**** Given passage

When an ERE token appears as an expression in any context other than as the right-hand of the ~ or !~ operator or as one of the built-in function arguments described below, the value of the resulting expression is the equivalent of:
$0 ~ /ere/
The ere argument to the gsub, match, sub functions, and the fs argument to the split function (see String Functions) is interpreted as extended regular expressions. These can be either ERE tokens or arbitrary expressions, and are interpreted in the same manner as the right-hand side of the ~ or !~ operator.
An extended regular expression can be used to separate fields by using the -F ERE option or by assigning a string containing the expression to the built-in variable FS. The default value of the FS variable is a single space character. The following describes FS behavior:
Except in the gsub, match, split, and sub built-in functions, regular expression matching is based on input records. That is, record separator characters (the first character of the value of the variable RS, a newline character by default) cannot be embedded in the expression, and no expression matches the record separator character. If the record separator is not a newline character, newline characters embedded in the expression can be matched. In those four built-in functions, regular expression matching are based on text strings. So, any character (including the newline character and the record separator) can be embedded in the pattern and an appropriate pattern matches any character. However, in all nawk regular expression matching, the use of one or more NULL characters in the pattern, input record or text string produces undefined results.

********
**** Listing

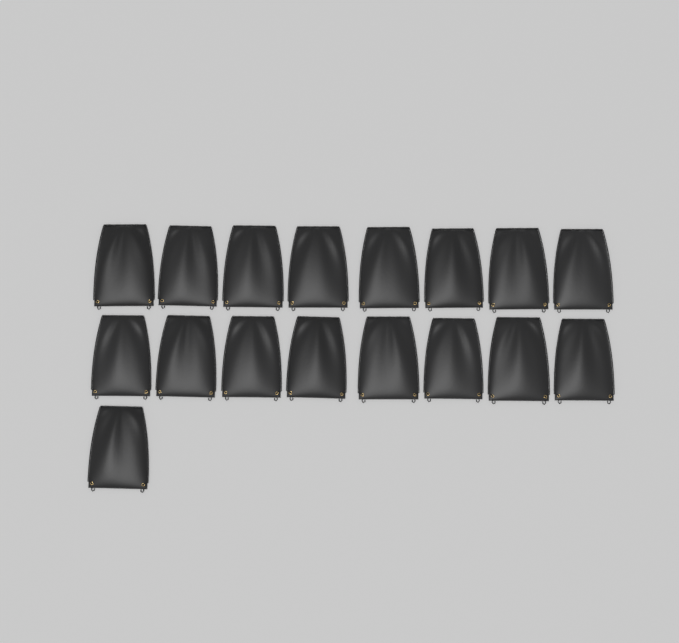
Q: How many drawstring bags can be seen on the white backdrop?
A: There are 17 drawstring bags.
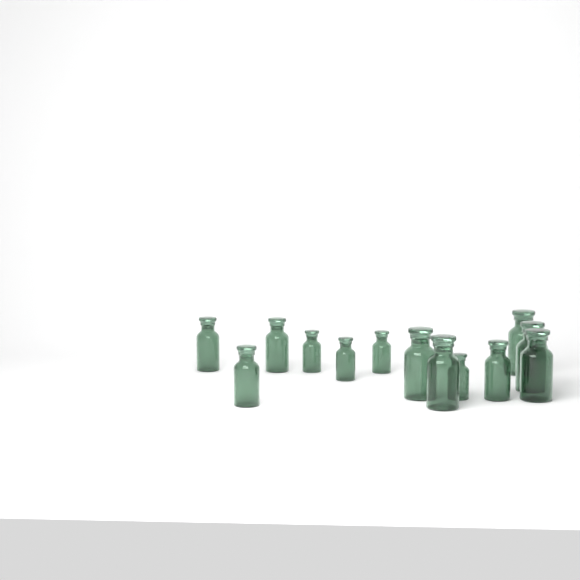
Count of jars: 13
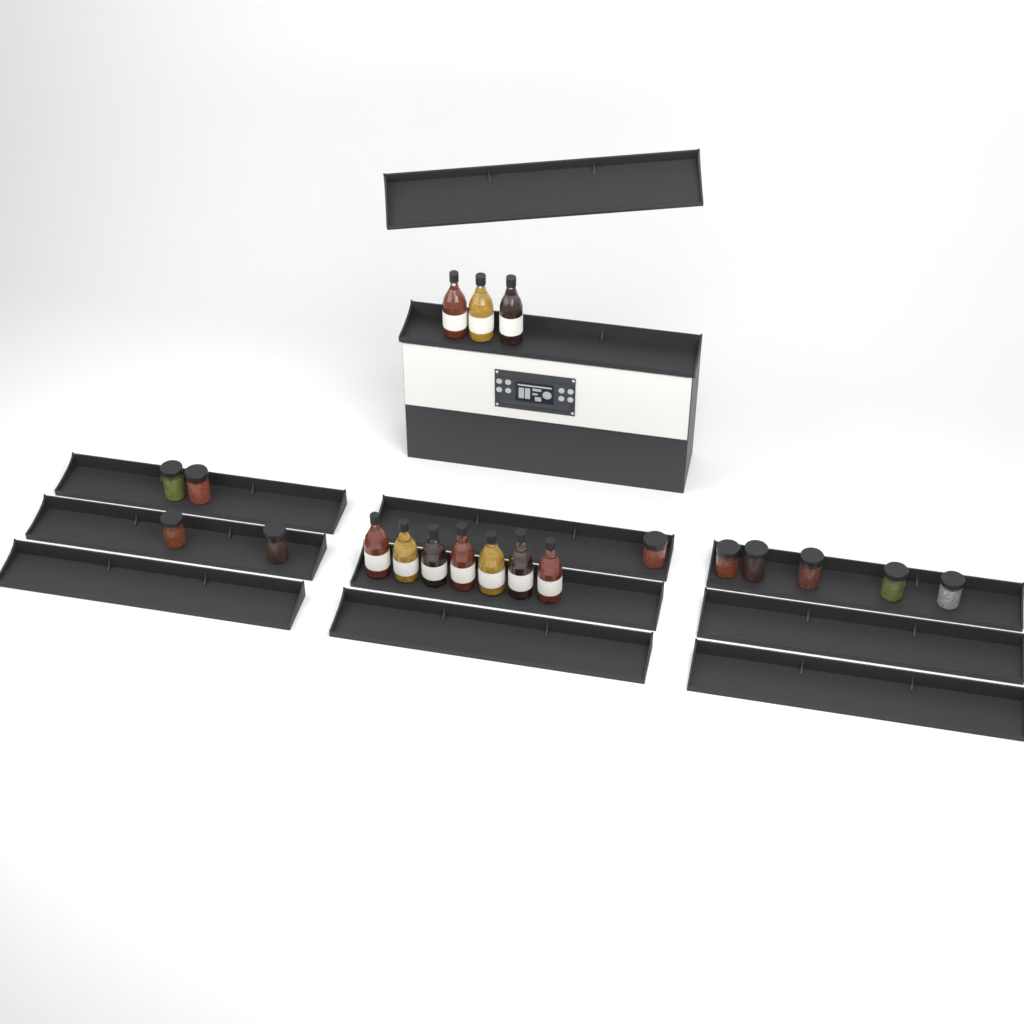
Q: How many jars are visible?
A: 10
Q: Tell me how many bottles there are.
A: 10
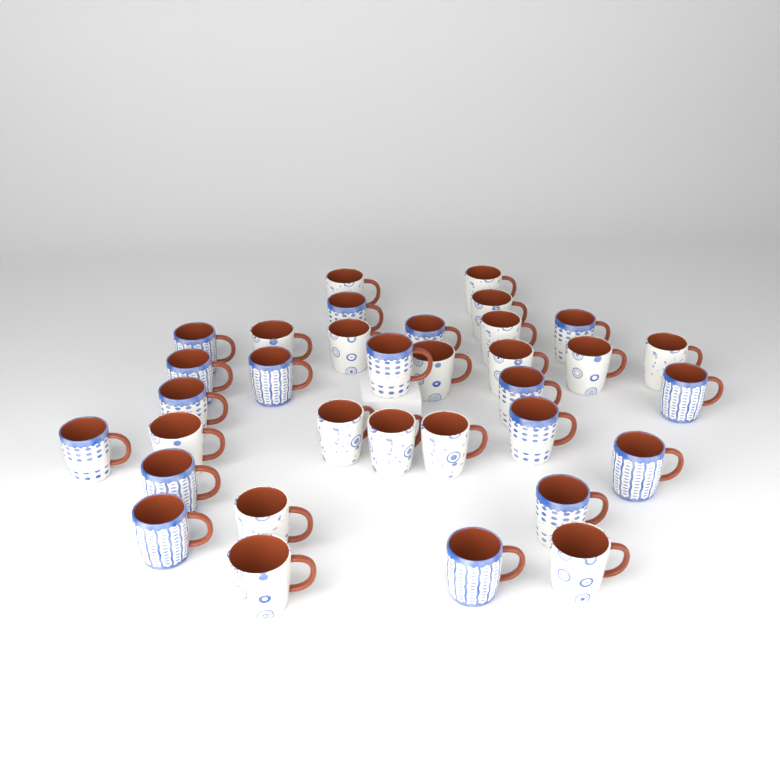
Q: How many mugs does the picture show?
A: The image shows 34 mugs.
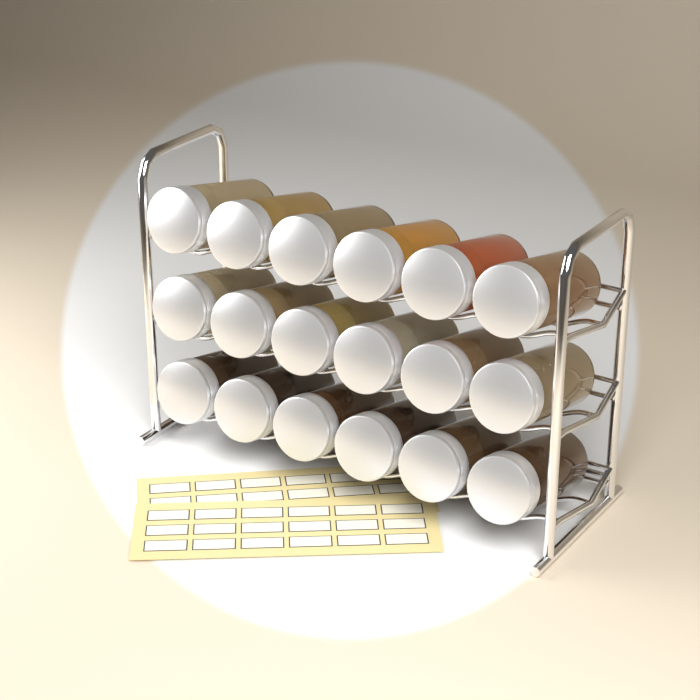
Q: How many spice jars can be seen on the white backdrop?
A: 18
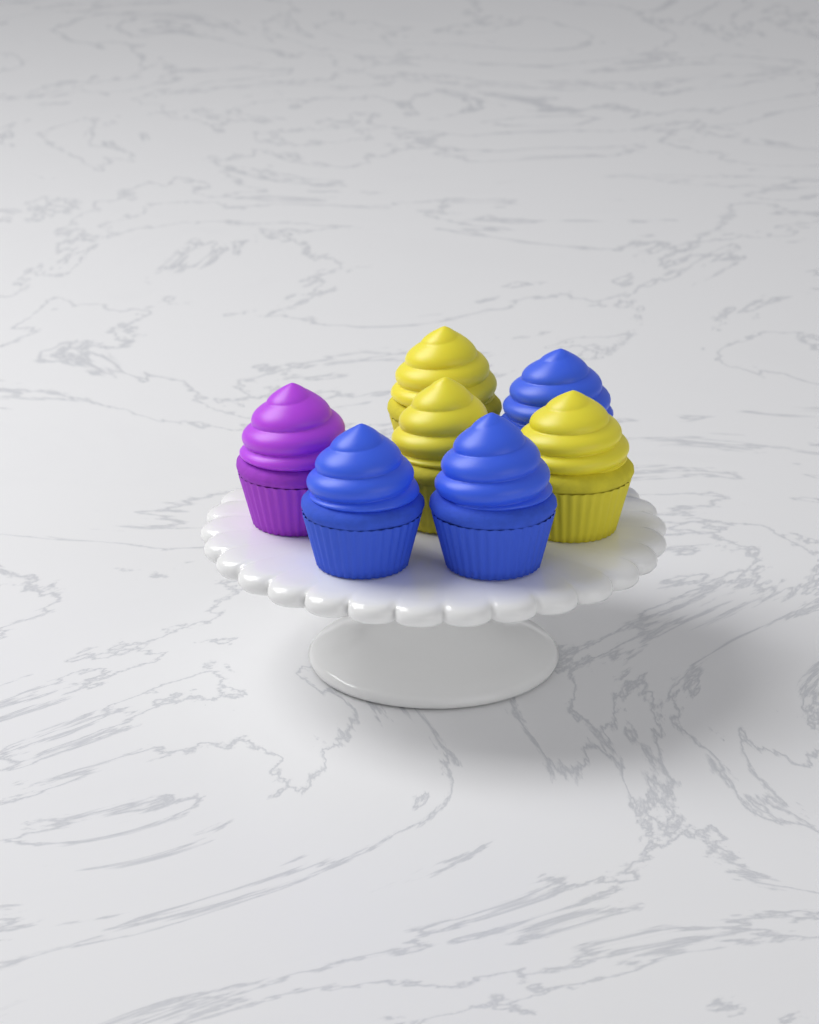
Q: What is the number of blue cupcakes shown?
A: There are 3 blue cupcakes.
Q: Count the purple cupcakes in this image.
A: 1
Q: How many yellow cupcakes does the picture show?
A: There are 3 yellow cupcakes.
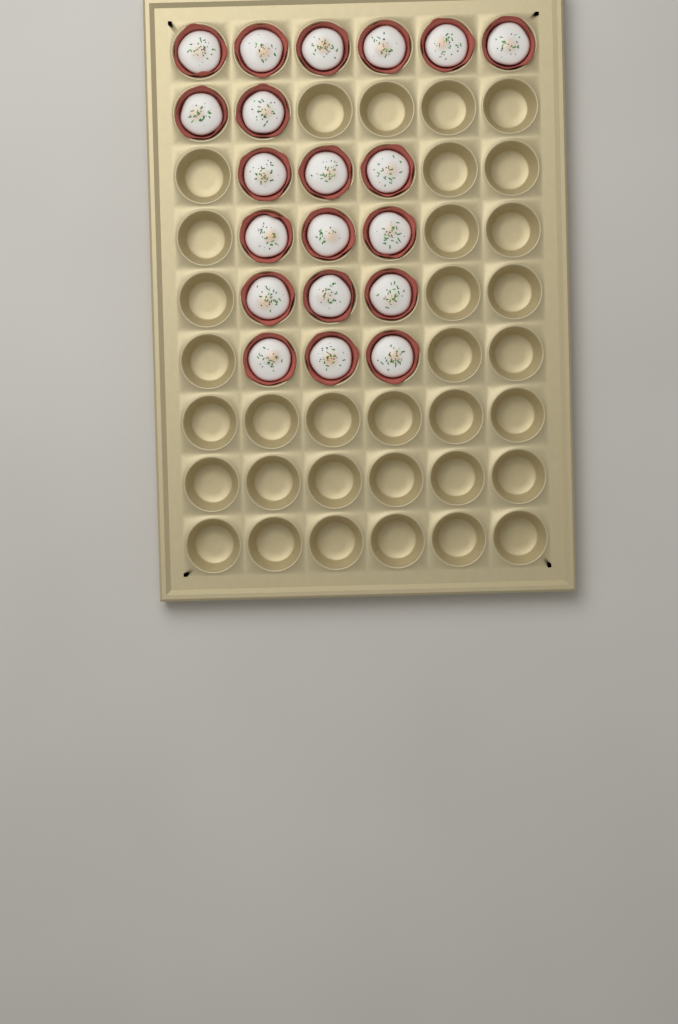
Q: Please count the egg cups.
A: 20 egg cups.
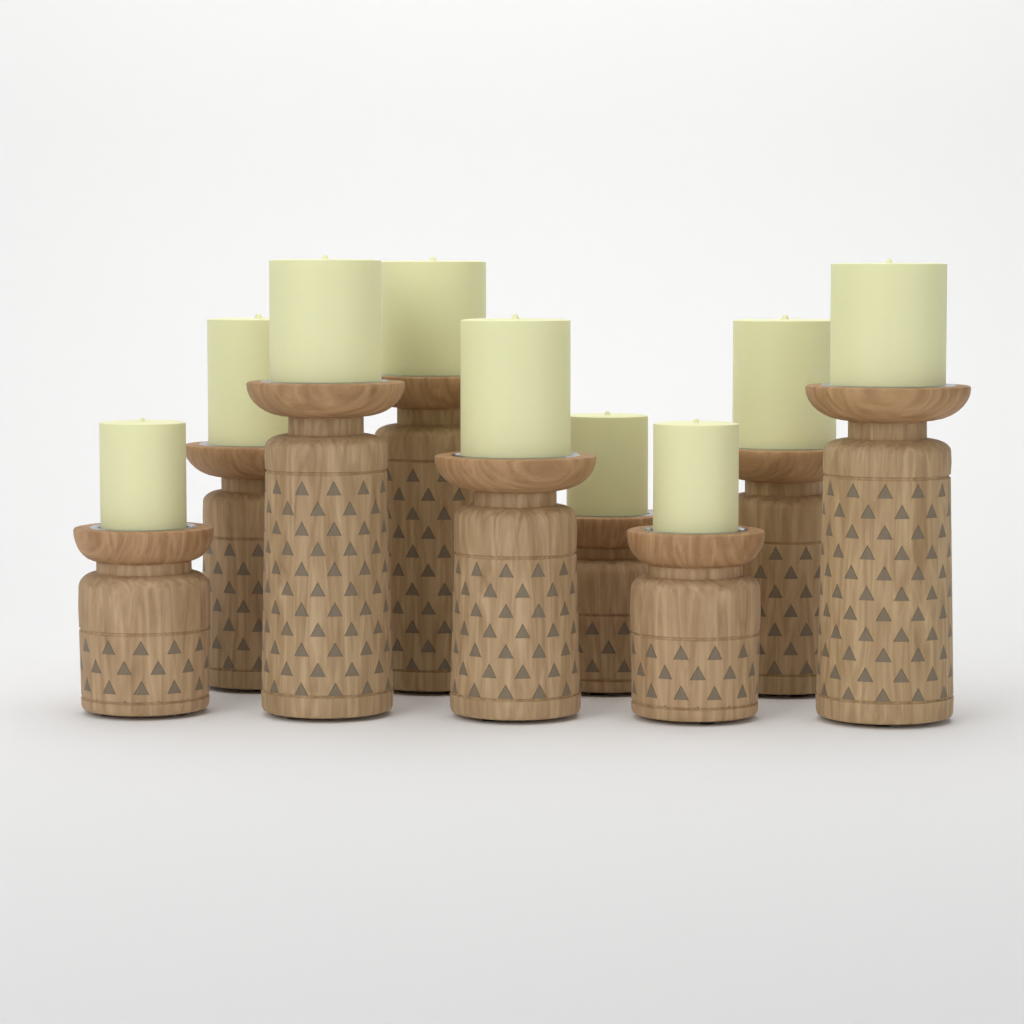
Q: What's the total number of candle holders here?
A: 9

********

## Tasks
**A.** List every built-in function that the passage on nawk regular expressions names.
**B.** Print the part of the passage on nawk regular expressions that opens with the words containing "When an ERE" and closes with "or !~ operator.".
The records have no connection to the passage on nawk regular expressions.

## Task answers
**A.** gsub, match, sub, split

**B.**
When an ERE token appears as an expression in any context other than as the right-hand of the ~ or !~ operator or as one of the built-in function arguments described below, the value of the resulting expression is the equivalent of:
$0 ~ /ere/
The ere argument to the gsub, match, sub functions, and the fs argument to the split function (see String Functions) is interpreted as extended regular expressions. These can be either ERE tokens or arbitrary expressions, and are interpreted in the same manner as the right-hand side of the ~ or !~ operator.